Recent deaths in the Toronto area have raised new warnings about the use, or rather misuse, of the painkiller Fentanyl. Forty times for portent than heroin, there have been 655 deaths attributed to Fentanyl alone from 2009 to 2014, and in the last week alone there was a high profile theft of patches in Toronto, two high-profile arrests in Halton Region, and 16 overdoses in a single day in Vancouver. In the shadow of that recent news, and a bulletin from the Canadian Centre on Substance Abuse, the Guelph Police Service has issued their own warning.

Here’s the press release from the Guelph Police:

The Guelph Police Service has not observed a significant increase of fentanyl related calls in Guelph. The Guelph Police encountered fentanyl related incidents twice in 2013, four times in 2014 and three incidents so far in 2015. One overdose proved fatal.

The most common form of fentanyl is the “patch”. The transdermal patch is prescribed to patients who are in severe pain around the clock. The patch will provide a continuous pain relieving dose for a period of up to 72 hours. Altering or using the patch in any way other than it was intended, including improper handling can prove to be fatal.

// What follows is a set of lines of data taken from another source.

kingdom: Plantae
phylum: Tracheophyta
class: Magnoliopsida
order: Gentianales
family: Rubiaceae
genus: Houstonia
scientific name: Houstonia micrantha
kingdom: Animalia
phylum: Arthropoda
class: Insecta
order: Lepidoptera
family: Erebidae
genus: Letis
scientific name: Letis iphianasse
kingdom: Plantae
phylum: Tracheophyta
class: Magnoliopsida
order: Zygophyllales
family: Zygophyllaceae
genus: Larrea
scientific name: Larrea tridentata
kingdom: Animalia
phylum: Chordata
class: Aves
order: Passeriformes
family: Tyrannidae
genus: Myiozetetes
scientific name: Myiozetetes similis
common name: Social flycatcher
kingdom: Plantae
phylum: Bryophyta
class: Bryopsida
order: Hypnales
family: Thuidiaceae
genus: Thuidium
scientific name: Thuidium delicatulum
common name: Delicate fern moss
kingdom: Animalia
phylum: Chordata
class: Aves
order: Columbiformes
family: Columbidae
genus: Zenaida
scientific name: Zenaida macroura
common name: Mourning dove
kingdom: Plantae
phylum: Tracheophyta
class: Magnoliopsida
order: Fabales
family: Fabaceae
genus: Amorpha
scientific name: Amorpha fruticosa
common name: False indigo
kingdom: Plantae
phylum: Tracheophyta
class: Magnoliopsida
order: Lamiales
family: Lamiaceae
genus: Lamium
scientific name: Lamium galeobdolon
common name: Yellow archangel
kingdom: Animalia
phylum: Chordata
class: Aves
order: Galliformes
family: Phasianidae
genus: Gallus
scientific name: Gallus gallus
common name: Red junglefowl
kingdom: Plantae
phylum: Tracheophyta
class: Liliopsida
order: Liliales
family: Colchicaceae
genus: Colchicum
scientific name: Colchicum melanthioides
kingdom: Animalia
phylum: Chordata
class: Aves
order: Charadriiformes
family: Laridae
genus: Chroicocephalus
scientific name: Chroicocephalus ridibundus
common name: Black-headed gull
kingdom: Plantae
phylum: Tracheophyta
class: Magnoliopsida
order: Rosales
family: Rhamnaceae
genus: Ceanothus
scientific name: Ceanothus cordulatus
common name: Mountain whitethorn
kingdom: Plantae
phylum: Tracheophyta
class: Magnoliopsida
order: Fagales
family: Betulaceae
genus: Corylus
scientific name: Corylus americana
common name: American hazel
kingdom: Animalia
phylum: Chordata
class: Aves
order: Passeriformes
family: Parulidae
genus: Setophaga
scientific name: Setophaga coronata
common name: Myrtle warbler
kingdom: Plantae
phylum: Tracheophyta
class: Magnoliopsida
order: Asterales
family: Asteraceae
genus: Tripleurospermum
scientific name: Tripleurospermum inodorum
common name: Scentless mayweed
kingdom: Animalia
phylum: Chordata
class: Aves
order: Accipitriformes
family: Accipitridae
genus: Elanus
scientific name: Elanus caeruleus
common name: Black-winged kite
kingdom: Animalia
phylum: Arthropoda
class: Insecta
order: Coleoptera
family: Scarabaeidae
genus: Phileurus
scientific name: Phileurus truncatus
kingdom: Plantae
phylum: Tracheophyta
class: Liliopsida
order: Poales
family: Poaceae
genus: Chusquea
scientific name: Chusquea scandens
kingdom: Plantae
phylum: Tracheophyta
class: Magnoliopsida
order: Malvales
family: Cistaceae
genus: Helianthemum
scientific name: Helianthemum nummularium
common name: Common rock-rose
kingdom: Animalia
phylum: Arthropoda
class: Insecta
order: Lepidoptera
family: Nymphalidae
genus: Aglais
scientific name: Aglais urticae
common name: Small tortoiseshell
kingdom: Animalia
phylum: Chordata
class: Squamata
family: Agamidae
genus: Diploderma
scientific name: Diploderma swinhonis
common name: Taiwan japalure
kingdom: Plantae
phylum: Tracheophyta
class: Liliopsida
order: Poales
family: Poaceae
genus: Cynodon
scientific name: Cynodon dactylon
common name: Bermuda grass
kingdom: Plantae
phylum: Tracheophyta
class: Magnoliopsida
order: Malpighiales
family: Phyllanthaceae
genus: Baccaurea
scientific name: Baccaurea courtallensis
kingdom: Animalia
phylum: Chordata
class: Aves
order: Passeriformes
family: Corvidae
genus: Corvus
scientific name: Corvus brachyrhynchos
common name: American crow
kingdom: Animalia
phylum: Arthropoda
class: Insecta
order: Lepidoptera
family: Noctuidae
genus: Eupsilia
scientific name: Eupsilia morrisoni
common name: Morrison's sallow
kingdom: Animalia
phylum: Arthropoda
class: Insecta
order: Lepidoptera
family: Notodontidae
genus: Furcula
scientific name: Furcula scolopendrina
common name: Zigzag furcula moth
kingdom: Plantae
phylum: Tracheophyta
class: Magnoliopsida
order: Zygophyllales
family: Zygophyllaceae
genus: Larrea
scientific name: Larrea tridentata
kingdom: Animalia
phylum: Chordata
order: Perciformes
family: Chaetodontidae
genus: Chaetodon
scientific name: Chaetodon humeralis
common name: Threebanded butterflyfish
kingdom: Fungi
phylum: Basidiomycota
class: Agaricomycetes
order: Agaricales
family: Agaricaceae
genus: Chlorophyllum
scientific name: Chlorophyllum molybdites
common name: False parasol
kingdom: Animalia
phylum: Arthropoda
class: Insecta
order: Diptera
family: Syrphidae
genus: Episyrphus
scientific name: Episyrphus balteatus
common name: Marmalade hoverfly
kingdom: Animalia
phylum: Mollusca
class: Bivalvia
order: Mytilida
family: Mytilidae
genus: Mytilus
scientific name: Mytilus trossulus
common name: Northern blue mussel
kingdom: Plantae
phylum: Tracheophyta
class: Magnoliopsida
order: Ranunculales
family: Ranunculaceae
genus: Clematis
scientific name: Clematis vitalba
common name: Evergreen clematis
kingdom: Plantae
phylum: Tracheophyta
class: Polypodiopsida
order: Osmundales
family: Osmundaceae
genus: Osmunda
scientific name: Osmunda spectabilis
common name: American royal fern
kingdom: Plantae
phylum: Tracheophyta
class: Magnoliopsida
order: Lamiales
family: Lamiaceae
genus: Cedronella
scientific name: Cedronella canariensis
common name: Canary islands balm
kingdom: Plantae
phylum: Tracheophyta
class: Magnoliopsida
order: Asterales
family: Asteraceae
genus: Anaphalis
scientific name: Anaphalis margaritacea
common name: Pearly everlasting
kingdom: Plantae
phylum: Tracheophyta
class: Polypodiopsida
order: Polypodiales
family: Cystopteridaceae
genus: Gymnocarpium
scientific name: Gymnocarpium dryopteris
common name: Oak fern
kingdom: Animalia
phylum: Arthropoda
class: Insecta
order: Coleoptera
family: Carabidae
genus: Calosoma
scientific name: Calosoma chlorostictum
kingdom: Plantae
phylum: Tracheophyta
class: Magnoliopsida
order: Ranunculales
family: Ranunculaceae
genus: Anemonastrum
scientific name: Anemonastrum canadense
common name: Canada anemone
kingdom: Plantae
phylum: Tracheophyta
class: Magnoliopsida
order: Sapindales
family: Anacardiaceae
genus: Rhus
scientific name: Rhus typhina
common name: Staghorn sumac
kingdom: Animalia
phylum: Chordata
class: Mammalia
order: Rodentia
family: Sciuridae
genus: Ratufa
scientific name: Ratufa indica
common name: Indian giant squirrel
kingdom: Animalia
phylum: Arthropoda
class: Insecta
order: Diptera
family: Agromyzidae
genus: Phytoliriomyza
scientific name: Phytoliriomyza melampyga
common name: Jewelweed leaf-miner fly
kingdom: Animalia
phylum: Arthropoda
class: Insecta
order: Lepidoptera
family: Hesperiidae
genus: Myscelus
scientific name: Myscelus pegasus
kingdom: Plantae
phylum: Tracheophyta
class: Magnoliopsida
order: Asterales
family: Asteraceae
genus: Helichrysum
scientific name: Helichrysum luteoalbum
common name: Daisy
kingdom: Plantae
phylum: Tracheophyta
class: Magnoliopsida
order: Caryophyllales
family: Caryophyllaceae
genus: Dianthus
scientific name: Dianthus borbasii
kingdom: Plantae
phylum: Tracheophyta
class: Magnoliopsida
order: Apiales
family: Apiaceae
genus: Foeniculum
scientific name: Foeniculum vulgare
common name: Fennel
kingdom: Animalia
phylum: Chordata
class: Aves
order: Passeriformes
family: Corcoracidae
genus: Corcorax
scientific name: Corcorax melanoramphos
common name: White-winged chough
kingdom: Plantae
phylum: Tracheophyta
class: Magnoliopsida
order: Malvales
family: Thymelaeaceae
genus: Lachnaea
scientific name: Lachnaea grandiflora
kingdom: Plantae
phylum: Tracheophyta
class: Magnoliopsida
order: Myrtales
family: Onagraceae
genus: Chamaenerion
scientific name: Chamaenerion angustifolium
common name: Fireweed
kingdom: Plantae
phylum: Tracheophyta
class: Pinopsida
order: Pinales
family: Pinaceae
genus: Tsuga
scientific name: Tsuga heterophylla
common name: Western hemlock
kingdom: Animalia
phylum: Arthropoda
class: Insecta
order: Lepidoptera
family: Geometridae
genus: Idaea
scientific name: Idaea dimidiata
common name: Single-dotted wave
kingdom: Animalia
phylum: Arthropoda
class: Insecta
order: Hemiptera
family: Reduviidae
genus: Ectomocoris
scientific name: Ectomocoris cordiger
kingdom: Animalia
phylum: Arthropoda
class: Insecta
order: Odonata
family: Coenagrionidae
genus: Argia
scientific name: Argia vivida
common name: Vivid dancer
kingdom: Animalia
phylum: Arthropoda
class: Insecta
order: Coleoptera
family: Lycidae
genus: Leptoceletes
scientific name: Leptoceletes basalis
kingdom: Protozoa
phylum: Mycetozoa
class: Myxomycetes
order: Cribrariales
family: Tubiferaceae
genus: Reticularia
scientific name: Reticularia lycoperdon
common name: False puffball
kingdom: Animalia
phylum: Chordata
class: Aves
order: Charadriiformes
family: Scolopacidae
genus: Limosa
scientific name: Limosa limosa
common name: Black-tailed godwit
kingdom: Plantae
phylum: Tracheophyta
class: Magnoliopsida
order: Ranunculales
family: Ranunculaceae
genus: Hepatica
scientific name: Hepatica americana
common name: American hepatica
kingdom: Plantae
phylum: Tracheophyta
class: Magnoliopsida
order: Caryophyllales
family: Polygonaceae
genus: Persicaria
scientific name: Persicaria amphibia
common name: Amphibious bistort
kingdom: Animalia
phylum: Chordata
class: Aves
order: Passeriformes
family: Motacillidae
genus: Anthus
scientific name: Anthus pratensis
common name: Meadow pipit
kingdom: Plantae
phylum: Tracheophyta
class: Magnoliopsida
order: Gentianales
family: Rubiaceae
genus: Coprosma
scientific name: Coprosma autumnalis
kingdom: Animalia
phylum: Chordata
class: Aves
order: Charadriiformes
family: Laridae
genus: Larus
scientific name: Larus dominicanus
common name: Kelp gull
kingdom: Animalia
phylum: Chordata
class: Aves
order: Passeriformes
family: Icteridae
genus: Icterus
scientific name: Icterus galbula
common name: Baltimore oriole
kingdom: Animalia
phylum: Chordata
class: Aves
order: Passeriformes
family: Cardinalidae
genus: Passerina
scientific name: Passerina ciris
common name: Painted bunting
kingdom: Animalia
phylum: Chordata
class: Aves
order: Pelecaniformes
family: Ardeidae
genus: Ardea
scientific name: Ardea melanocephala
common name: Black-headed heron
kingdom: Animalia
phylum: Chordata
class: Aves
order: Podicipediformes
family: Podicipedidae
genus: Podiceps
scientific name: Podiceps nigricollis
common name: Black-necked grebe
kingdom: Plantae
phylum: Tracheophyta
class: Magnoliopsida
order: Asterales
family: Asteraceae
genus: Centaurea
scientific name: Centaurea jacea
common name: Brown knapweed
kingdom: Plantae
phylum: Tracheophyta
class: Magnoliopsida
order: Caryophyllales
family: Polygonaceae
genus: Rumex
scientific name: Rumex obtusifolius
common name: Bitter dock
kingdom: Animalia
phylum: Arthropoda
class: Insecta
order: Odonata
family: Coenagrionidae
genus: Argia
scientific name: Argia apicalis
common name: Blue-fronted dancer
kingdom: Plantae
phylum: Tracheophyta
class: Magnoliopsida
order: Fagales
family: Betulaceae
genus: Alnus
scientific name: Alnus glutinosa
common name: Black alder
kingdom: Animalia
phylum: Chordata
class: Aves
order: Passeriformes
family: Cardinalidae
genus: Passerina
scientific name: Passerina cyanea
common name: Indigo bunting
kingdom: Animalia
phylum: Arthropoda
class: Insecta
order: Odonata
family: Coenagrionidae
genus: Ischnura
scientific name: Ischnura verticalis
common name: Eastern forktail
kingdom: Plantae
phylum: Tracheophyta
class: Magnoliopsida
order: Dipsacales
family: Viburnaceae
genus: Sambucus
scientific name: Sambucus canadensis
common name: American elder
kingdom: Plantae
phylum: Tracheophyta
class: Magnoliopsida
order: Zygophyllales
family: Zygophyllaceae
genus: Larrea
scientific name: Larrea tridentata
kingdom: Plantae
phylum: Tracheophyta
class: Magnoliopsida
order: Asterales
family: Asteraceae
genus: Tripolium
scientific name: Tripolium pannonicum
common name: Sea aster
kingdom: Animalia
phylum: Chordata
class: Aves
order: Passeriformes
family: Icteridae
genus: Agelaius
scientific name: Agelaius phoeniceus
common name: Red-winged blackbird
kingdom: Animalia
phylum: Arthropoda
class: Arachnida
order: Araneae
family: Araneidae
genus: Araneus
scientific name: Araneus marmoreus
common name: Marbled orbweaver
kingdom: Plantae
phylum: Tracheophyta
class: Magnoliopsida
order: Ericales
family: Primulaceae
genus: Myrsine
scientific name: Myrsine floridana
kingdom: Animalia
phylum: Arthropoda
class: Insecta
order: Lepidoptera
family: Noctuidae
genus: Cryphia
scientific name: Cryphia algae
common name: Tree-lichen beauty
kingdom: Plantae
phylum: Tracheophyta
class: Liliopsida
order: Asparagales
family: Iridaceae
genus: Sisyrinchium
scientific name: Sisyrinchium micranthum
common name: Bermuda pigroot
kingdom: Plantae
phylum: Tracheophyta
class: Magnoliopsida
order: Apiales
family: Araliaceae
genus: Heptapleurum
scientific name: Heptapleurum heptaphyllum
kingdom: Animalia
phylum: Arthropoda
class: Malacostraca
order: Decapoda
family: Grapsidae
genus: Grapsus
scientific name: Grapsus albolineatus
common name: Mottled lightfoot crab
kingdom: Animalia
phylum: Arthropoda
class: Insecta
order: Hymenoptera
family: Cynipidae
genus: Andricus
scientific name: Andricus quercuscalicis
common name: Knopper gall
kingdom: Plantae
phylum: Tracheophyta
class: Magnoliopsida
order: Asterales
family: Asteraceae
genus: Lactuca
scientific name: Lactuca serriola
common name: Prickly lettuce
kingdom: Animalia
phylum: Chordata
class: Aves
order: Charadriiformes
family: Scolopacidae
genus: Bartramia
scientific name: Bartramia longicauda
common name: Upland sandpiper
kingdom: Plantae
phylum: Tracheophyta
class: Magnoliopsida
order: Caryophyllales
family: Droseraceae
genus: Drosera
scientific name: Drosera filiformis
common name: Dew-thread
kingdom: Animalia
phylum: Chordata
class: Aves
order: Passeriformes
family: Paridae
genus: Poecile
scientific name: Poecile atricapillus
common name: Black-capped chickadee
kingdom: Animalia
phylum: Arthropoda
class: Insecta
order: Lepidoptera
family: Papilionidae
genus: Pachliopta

Powdered fentanyl is a less common form and is very dangerous and deadly as it can be absorbed through the skin. Persons may not know that they are using powdered fentanyl as it can resemble other street drugs such as heroin or cocaine. The fentanyl overdose that occurred in 2015 was as a result of fentanyl powder. Fentanyl in any form is dangerous.

In other parts of Ontario and Canada fentanyl has been hidden in pills that resembled oxycodone.

Many of the local Guelph pharmacies are actively supporting the ‘Patch for Patch’ program. This program was set up to curb the illegal sale of fentanyl patches. In this initiative, the person who is prescribed fentanyl must bring back the used patches in order to receive more. This program is part of Bill C 33- Safeguarding our Communities Act. This bill is in its second reading so has yet to become law. If the bill receives Royal Assent it will govern the way doctors and pharmacists prescribe and dispense fentanyl patches. A breach of the rules would result in professional misconduct for the doctors and/or pharmacists.

The Guelph Police Service are reminding people to call the police if they locate any suspicious powders, pills or substances both in the public and at their homes. If someone is exposed to fentanyl powder they should immediately seek medical attention.